T homas Bernhards 1983 erschienener „Untergeher” ist ein süffiger Künstler-Roman. Fasziniert von rhythmisch suggestiver Sprache und hämisch-giftigem österreichischem Lokal-Pessimismus (zu Lokal-Patriotismus sah Bernhard nie und nimmer Anlass), begegnet man einem Drei-Personen-Stück in epischer Form. Die Handlung hat mit Bernhards Biografie zu tun. Als junger Mensch erlebte er den rasch zur Kultfigur der Klavierwelt wachsenden kanadischen Pianisten Glenn Gould aus nächster Nähe. Unmittelbar nachdem dieser 1982 in Toronto gestorben war, schrieb Bernhard seinen „Untergeher”-Roman.

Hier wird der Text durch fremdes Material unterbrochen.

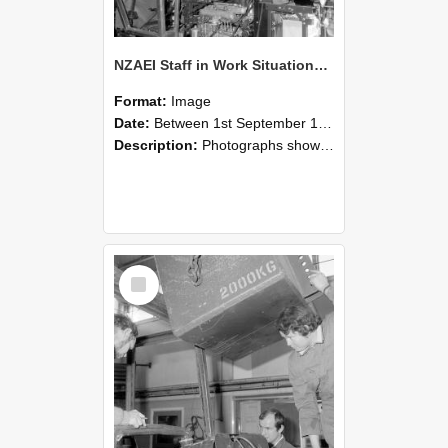
NZAEI Staff in Work Situations, Open Days, September 1985 12
Format:
Image
Date:
Between 1st September 1985 and 30th September 1985
Description:
Photographs showing NZAEI staff demonstrating equipment, machinery, and engineering processes during Open Days in September 1985, Lincoln College.
Select
Item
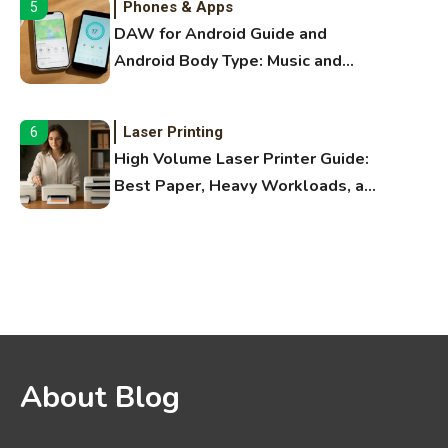
Phones & Apps
5
DAW for Android Guide and
Android Body Type: Music and
Fitness Apps
Laser Printing
6
High Volume Laser Printer Guide:
Best Paper, Heavy Workloads, and
OBB Files
WiFi Networks
1
Funny WiFi Names, Cute Network
Names, and Female Android
Names
3D Printing
2
About Blog
Printer Not Printing Black, Printer
Margins, and 3D Printer Not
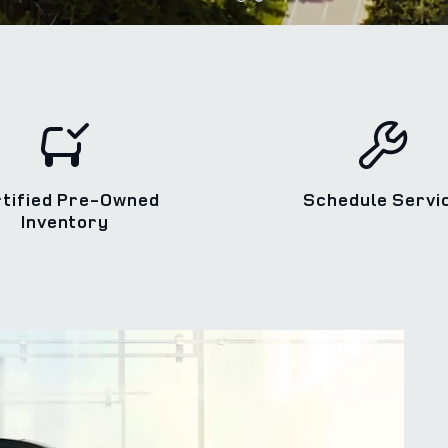
rtified Pre-Owned
Schedule Servi
Inventory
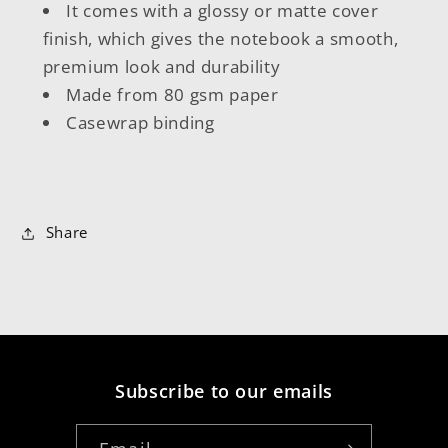
It comes with a glossy or matte cover
finish, which gives the notebook a smooth,
premium look and durability
Made from 80 gsm paper
Casewrap binding
Share
Subscribe to our emails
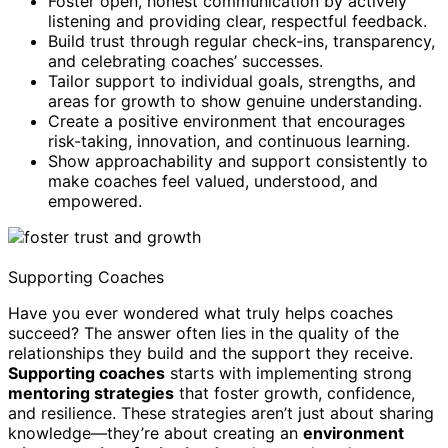
Foster open, honest communication by actively
listening and providing clear, respectful feedback.
Build trust through regular check-ins, transparency,
and celebrating coaches’ successes.
Tailor support to individual goals, strengths, and
areas for growth to show genuine understanding.
Create a positive environment that encourages
risk-taking, innovation, and continuous learning.
Show approachability and support consistently to
make coaches feel valued, understood, and
empowered.
Supporting Coaches
Have you ever wondered what truly helps coaches
succeed? The answer often lies in the quality of the
relationships they build and the support they receive.
Supporting coaches
starts with implementing strong
mentoring strategies
that foster growth, confidence,
and resilience. These strategies aren’t just about sharing
knowledge—they’re about creating an
environment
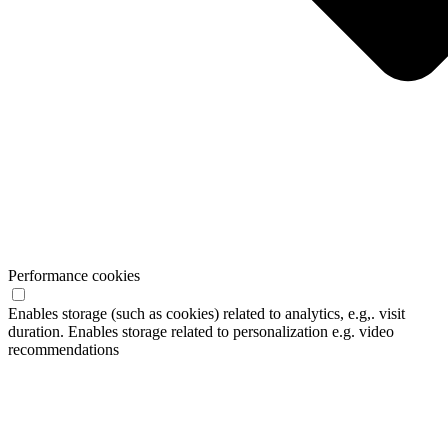
Performance cookies
Enables storage (such as cookies) related to analytics, e.g,. visit
duration. Enables storage related to personalization e.g. video
recommendations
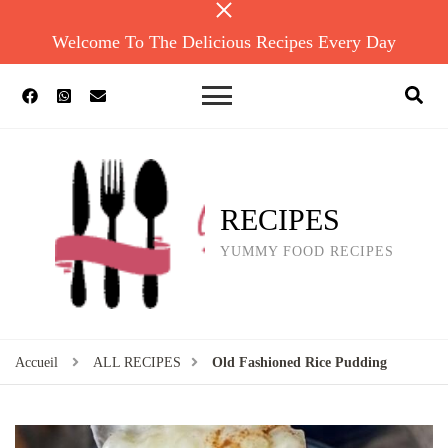
Welcome To The Delicious Recipes Every Day
RECIPES
YUMMY FOOD RECIPES
Accueil
ALL RECIPES
Old Fashioned Rice Pudding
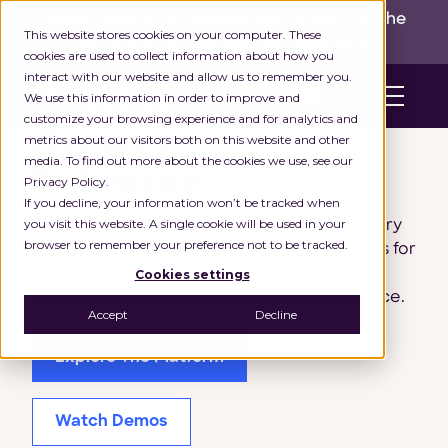
INGKA GROUP ACQUIRES LOCUS!
Built for the
This website stores cookies on your computer. These
real world,
for the long run.
Read here>
cookies are used to collect information about how you
interact with our website and allow us to remember you.
en
We use this information in order to improve and
customize your browsing experience and for analytics and
Growth,
metrics about our visitors both on this website and other
media. To find out more about the cookies we use, see our
Delivered.
Privacy Policy.
If you decline, your information won’t be tracked when
you visit this website. A single cookie will be used in your
Achieve exceptional profitability and delivery
browser to remember your preference not to be tracked.
excellence with AI-driven logistics solutions for
seamless omnichannel fulfillment, superior
Cookies settings
customer experiences, and local compliance.
Accept
Decline
Explore The Platform
Watch Demos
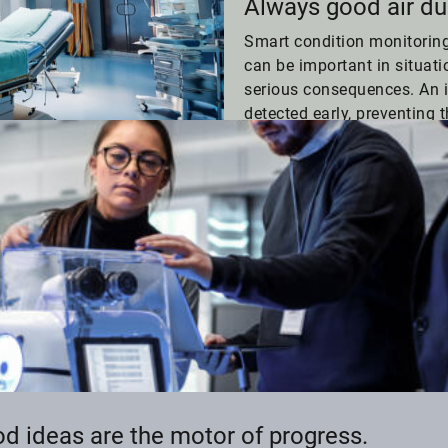
Always good air du
Smart condition monitorin
can be important in situat
serious consequences. An 
detected early, preventing t
an operating room.
d ideas are the motor of progress.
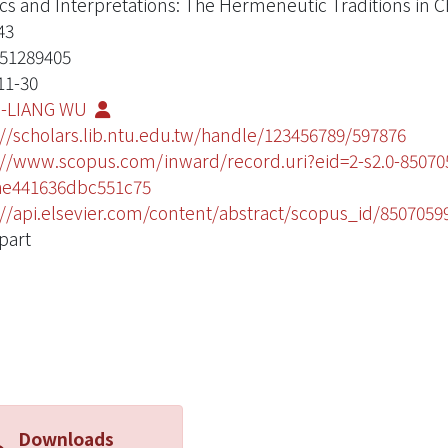
ics and Interpretations: The Hermeneutic Traditions in 
43
51289405
11-30
-LIANG WU
://scholars.lib.ntu.edu.tw/handle/123456789/597876
://www.scopus.com/inward/record.uri?eid=2-s2.0-850
ae441636dbc551c75
://api.elsevier.com/content/abstract/scopus_id/8507059
part
Downloads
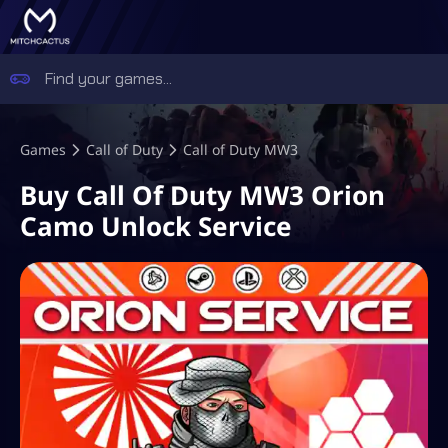
Games
Call of Duty
Call of Duty MW3
Buy Call Of Duty MW3 Orion
Camo Unlock Service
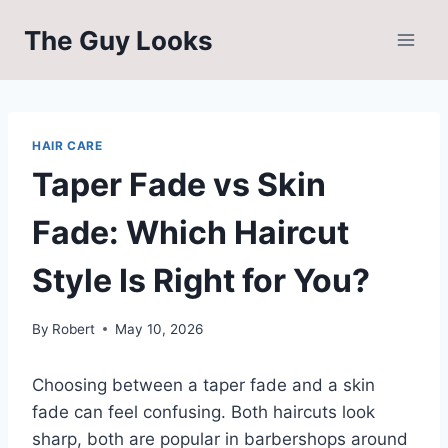
Skip
The Guy Looks
to
content
HAIR CARE
Taper Fade vs Skin
Fade: Which Haircut
Style Is Right for You?
By
Robert
May 10, 2026
Choosing between a taper fade and a skin
fade can feel confusing. Both haircuts look
sharp, both are popular in barbershops around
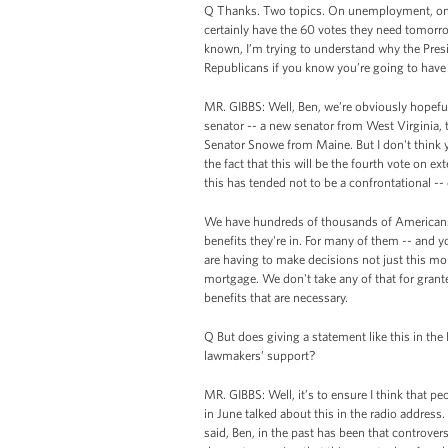
Q Thanks. Two topics. On unemployment, on th
certainly have the 60 votes they need tomorrow
known, I’m trying to understand why the Presi
Republicans if you know you’re going to have
MR. GIBBS: Well, Ben, we’re obviously hopeful
senator -- a new senator from West Virginia, 
Senator Snowe from Maine. But I don't think y
the fact that this will be the fourth vote on e
this has tended not to be a confrontational -- 
We have hundreds of thousands of Americans
benefits they're in. For many of them -- and y
are having to make decisions not just this mo
mortgage. We don't take any of that for grant
benefits that are necessary.
Q But does giving a statement like this in the 
lawmakers’ support?
MR. GIBBS: Well, it’s to ensure I think that pe
in June talked about this in the radio address.
said, Ben, in the past has been that controversi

Für den Erzähler und seinen Freund Wertheimer wird die in Salzburg beginnende Bekanntschaft mit Gould zum tragisch-lebensentscheidenden Ereignis. Beide hätten als talentierte Pianisten durchaus Karriere machen können. Doch genial, wie Gould, sind sie eben nicht. Darum gibt der eine – „ich wollte der Beste sein oder gar keiner” – das Klavierspiel völlig auf. Der andere, Wertheimer, sattelt zunächst nebulös um, „in die Geisteswissenschaften”. Produziert massenweise Notizen, Aphorismen, ohne irgendetwas zu veröffentlichen. Nimmt sich schließlich das Leben.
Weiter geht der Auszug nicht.